Chronique | The Below - Immutable Decay

Pierre Sopor 11 juin 2024

Le Suédois Bo Magnusson aime les profondeurs : autrefois bassiste d'un groupe expérimental Dr. Evil & The Boys From Below, arrêté en 1992, il est à la tête de The Below depuis bientôt une dizaine d'années. Sa production ne suit pas vraiment les rails habituels puisque l'artiste n'a, finalement, qu'émietté quelques singles au fil des ans, invitant différentes voix à se poser sur ses compositions. Nous sommes donc bien contents de pouvoir nous plonger dans un premier ensemble, l'EP Immutable Decay, enregistré avec son fidèle collaborateur Aaron Sutcliffe (alias fictif utilisé par Johan Malmgren du groupe de synthpop S.P.O.C.K.).

Ce qui fascine d'emblée avec The Below, c'est cette réappropriation du terme "industriel" : on revient à la racine avec le détournement de sons métalliques à des fins musicales. Est-ce le moment de préciser que non, vous n'allez pas danser ? The Below aime les rythmiques lentes, lourdes, oppressantes, les textures qui ont l'odeur de la rouille et qui évoquent des paysages abandonnés et probablement hantés... D'ailleurs, le contraste avec ce chant très expressif fonctionne très bien, soulignant l'étrangeté de The Below, lui conférant une déviance théâtrale parfois à la frontière du théâtrale, voire du grotesque et de l'horrifique (la scansion de 90 Seconds to Midnight, entre prêche de crooner à la Raymond Watts et Mr Loyal grimaçant).

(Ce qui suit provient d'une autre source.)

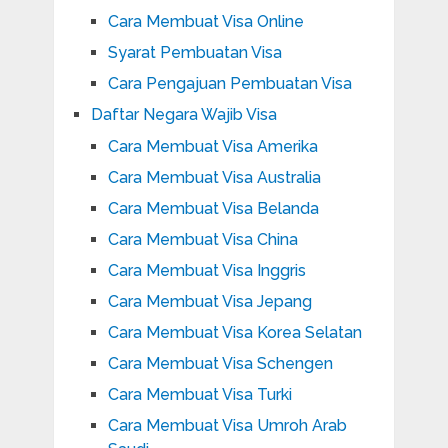
Cara Membuat Visa Online
Syarat Pembuatan Visa
Cara Pengajuan Pembuatan Visa
Daftar Negara Wajib Visa
Cara Membuat Visa Amerika
Cara Membuat Visa Australia
Cara Membuat Visa Belanda
Cara Membuat Visa China
Cara Membuat Visa Inggris
Cara Membuat Visa Jepang
Cara Membuat Visa Korea Selatan
Cara Membuat Visa Schengen
Cara Membuat Visa Turki
Cara Membuat Visa Umroh Arab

The Below pointe un doigt accusateur : "'l'humanité est en train de se suicider tout en observant passivement, aveugle à ce qui se passe juste sous ses yeux", dénonçant aussi bien les désastres écologiques que les politiques populistes autoritaires et les conflits armés dont les civils sont victimes... Tout est en place pour nous plonger dans une atmosphère sinistre et dont l'emploi de sonorités industrielles résonne alors tout particulièrement avec le propos, apocalyptique. Les cadences hypnotiques ne paniquent d'ailleurs que le temps de No Place is Safe et ses paroles explicites : "everyone's a target".

On apprécie l'équilibre trouvé par The Below entre expérimentation bruitiste et accroche musicale. Un peu à la manière de Skinny Puppy, à qui il ne ressemble pourtant pas vraiment, Bo Magnusson réussit à associer avant-garde et séduction : sa musique n'est ni hermétique ni pour autant lisse ou facile. Grâce à des nappes mystérieuses et un vrai sens du suspense qui s'exprime aussi bien dans les réverbérations de percussions théâtrales que ce chant ironique, suintant d'émotions diverses et parfois dément, The Below nous tient en haleine.

Immutable Decay est sombre, effrayant et pessimiste. Mais c'est aussi un EP particulièrement réjouissant : malgré les horreurs qui l'ont inspiré, malgré son climat glacial de défaite et de désolation, c'est un réel plaisir de se perdre dans ses terrains délabrés et ses ruines industrielles hantées. Il se dégage à la fois quelque chose de très concret, très texturé et terre-à-terre, mais également un parfum de mystère un brin fantastique, associant la matière et l'âme, le tonitruant et l'éthéré dans un brouillard lugubre délectable. Brillant.